**DATASET RECORDS**
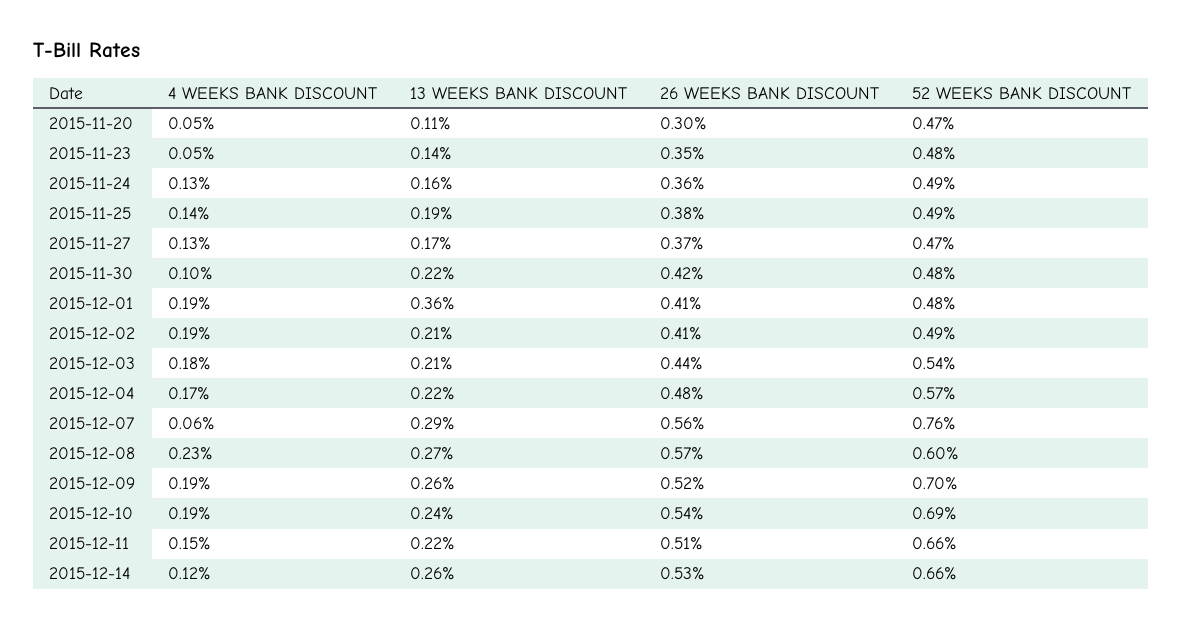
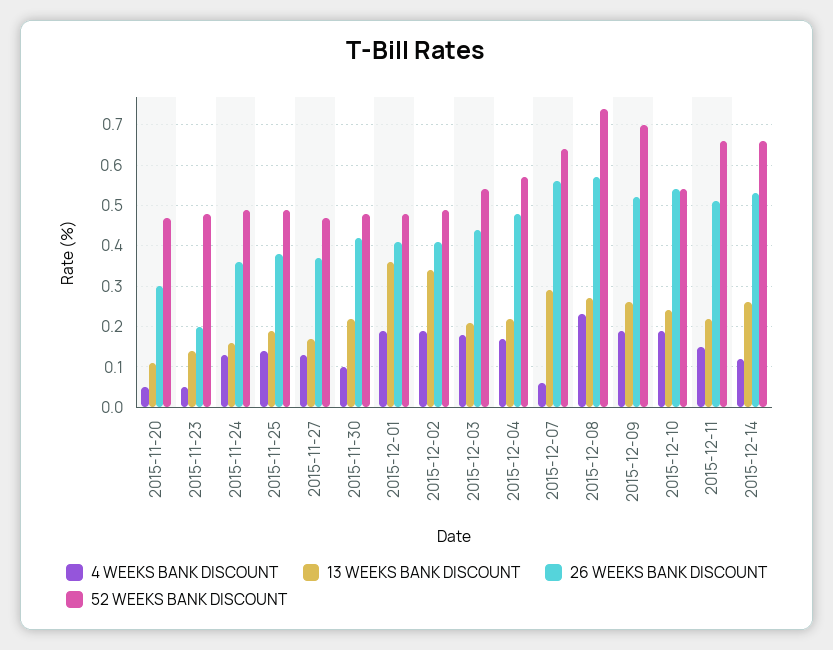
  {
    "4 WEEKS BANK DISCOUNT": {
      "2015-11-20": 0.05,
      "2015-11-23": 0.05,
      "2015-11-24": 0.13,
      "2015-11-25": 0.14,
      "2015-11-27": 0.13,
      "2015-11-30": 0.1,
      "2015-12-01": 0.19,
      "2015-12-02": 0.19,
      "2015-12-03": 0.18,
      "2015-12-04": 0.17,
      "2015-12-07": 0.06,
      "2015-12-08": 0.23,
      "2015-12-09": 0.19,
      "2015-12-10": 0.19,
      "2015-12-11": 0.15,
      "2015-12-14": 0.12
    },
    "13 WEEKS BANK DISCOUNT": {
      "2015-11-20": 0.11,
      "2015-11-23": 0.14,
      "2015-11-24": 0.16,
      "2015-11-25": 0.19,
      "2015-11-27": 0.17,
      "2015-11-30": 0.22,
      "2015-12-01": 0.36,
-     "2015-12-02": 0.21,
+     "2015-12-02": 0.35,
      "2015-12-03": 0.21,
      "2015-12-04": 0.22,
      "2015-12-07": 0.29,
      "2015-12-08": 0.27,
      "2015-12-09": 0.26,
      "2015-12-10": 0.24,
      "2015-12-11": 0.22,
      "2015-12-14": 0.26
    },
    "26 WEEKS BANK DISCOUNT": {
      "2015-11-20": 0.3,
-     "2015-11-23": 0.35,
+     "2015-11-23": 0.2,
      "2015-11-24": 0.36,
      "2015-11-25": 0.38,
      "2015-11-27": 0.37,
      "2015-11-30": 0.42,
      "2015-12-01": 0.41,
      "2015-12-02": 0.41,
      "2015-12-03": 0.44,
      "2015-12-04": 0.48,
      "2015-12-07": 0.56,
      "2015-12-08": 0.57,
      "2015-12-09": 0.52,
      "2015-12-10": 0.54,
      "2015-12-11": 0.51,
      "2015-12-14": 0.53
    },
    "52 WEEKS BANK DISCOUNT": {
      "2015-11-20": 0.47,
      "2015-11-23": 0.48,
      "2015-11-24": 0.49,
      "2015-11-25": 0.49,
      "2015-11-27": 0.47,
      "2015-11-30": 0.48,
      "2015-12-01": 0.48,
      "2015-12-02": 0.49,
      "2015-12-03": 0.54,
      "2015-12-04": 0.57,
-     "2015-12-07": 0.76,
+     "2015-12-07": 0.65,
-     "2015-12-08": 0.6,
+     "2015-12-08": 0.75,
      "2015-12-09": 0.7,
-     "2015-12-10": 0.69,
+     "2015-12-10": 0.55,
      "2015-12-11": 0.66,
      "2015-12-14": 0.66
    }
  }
* * *
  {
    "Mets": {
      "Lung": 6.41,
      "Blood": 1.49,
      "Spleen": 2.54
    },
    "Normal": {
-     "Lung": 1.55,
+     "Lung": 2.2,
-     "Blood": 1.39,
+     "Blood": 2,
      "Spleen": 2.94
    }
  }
==
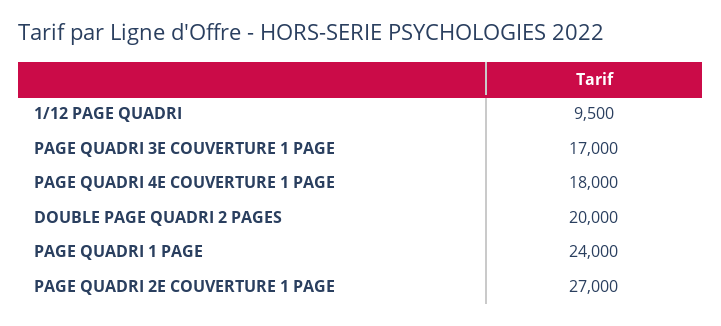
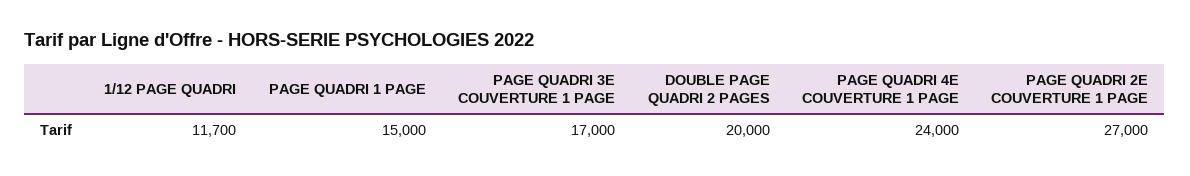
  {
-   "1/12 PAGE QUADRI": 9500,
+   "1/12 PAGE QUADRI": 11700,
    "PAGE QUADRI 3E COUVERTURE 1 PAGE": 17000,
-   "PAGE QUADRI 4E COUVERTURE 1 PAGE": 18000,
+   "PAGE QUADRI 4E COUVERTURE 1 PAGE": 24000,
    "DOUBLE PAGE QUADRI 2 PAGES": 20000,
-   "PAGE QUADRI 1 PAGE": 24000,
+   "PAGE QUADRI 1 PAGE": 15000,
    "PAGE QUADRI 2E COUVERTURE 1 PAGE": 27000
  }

**WORK TO COMPLETE**
Across the listing above, report every line where "QUADRI" occurs.

**THE ANSWER**
-   "1/12 PAGE QUADRI": 9500,
+   "1/12 PAGE QUADRI": 11700,
    "PAGE QUADRI 3E COUVERTURE 1 PAGE": 17000,
-   "PAGE QUADRI 4E COUVERTURE 1 PAGE": 18000,
+   "PAGE QUADRI 4E COUVERTURE 1 PAGE": 24000,
    "DOUBLE PAGE QUADRI 2 PAGES": 20000,
-   "PAGE QUADRI 1 PAGE": 24000,
+   "PAGE QUADRI 1 PAGE": 15000,
    "PAGE QUADRI 2E COUVERTURE 1 PAGE": 27000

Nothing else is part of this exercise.